The Big Four accounting firms this month sent a joint letter to the Financial Accounting Standards Board (FASB) seeking guidance on how companies are to disclose reverse factoring and other types of supplier financing arrangements.
Companies use supplier financing arrangements to manage their trade payables, and although the arrangements can help maximize cash, reduce late payments and earn early-payment discounts, they can also represent a form of debt liability that typically goes undisclosed in financial reports. Only about 5% of these types of arrangements are disclosed as debt.
- One form of supplier financing, reverse factoring, can expose cash-strapped companies to financial problems if the arrangement ends before a company can come up with cash or secure alternative payment arrangements.

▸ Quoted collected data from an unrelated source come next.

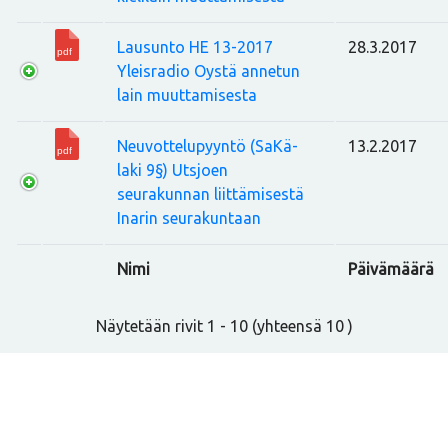
Lausunto HE 13-2017
28.3.2017
Yleisradio Oystä annetun
lain muuttamisesta
Neuvottelupyyntö (SaKä-
13.2.2017
laki 9§) Utsjoen
seurakunnan liittämisestä
Inarin seurakuntaan
Nimi
Päivämäärä
Näytetään rivit 1 - 10 (yhteensä 10 )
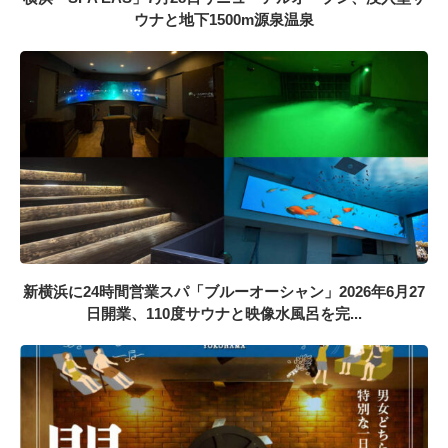
ウナと地下1500m源泉温泉
新横浜に24時間営業スパ「ブルーオーシャン」2026年6月27
日開業、110度サウナと映像水風呂を完...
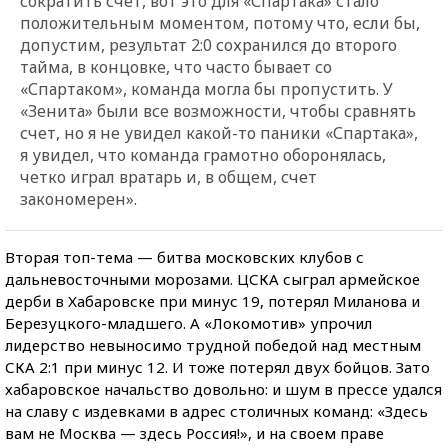
сократить счет, вот это для «Спартака» стало
положительным моментом, потому что, если бы,
допустим, результат 2:0 сохранился до второго
тайма, в концовке, что часто бывает со
«Спартаком», команда могла бы пропустить. У
«Зенита» были все возможности, чтобы сравнять
счет, но я не увидел какой-то паники «Спартака»,
я увидел, что команда грамотно оборонялась,
четко играл вратарь и, в общем, счет
закономерен».
Вторая топ-тема — битва московских клубов с
дальневосточными морозами. ЦСКА сыграл армейское
дерби в Хабаровске при минус 19, потерял Миланова и
Березуцкого-младшего. А «Локомотив» упрочил
лидерство невыносимо трудной победой над местным
СКА 2:1 при минус 12. И тоже потерял двух бойцов. Зато
хабаровское начальство довольно: и шум в прессе удался
на славу с издевками в адрес столичных команд: «Здесь
вам не Москва — здесь Россия!», и на своем праве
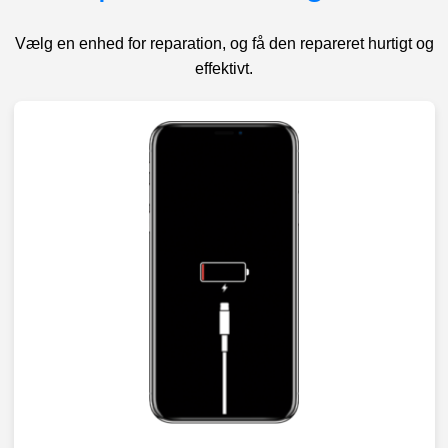
Vælg en enhed for reparation, og få den repareret hurtigt og
effektivt.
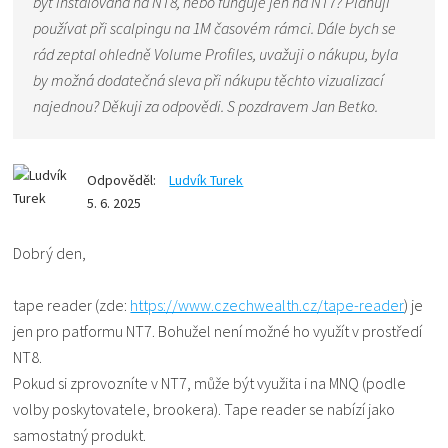
být instalována na NT8, nebo funguje jen na NT7? Planuji
používat při scalpingu na 1M časovém rámci. Dále bych se
rád zeptal ohledně Volume Profiles, uvažuji o nákupu, byla
by možná dodatečná sleva při nákupu těchto vizualizací
najednou? Děkuji za odpovědi. S pozdravem Jan Betko.
Odpověděl:
Ludvík Turek
5. 6. 2025
Dobrý den,
tape reader (zde:
https://www.czechwealth.cz/tape-reader
) je
jen pro patformu NT7. Bohužel není možné ho využít v prostředí
NT8.
Pokud si zprovozníte v NT7, může být využita i na MNQ (podle
volby poskytovatele, brookera). Tape reader se nabízí jako
samostatný produkt.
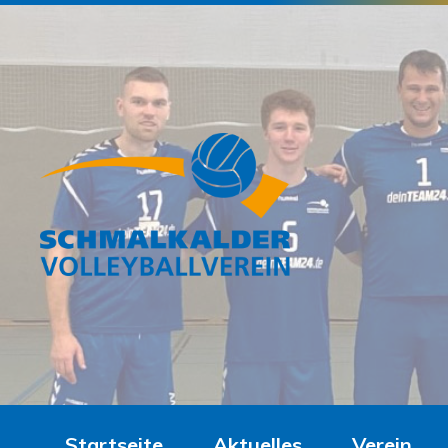
Startseite
Aktuelles
Verein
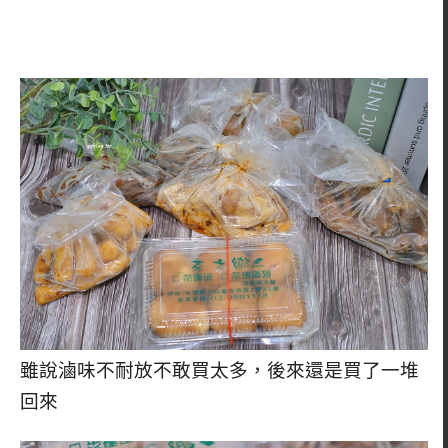
雖說滷味不耐放不敢買太多，後來還是買了一堆
回來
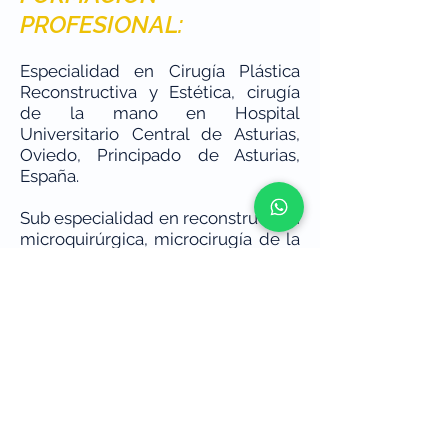
PROFESIONAL:
Especialidad en Cirugía Plástica
Reconstructiva y Estética, cirugía
de la mano en Hospital
Universitario Central de Asturias,
Oviedo, Principado de Asturias,
España.
Sub especialidad en reconstrucción
microquirúrgica, microcirugía de la
mano y Plexo Braquial en Chang
Gung Memorial Hospital, Taipéi,
Taiwán.
Rotación en unidad de miembro
superior y plexo braquial en
Hospital La Paz, Madrid España.
Médico, Universidad Central del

Reverse factoring differs from regular factoring by the source of the arrangement. In regular factoring, the supplier arranges payments with a bank, which works with the buyer to secure payment. In reverse factoring, the buyer negotiates the supplier payments with the bank.
The accounting firms told FASB the absence of guidance on how arrangements of this type are disclosed on company balance sheets is a problem for investors, because the liability can have a material impact on liquidity if the company runs into financial trouble or if the arrangement is curtailed.
Lack of consistent disclosure rules are a concern for equity analysts, too.
In a comment released Monday, Moody's Investor Services called on FASB to address the issue at its next meeting.
"We believe that requiring these disclosures, as suggested in the [Big Four accounting firms'] letter, can short-cut a long discussion on how to create guidance on classification of these agreements," Moody's said. "This information could be combined with company-specific qualitative information, which would enable investors to apply analytical judgment as to whether these arrangements are similar to trade payables or to that of a debt-like financing arrangement."
FASB's next board meeting is Oct. 30.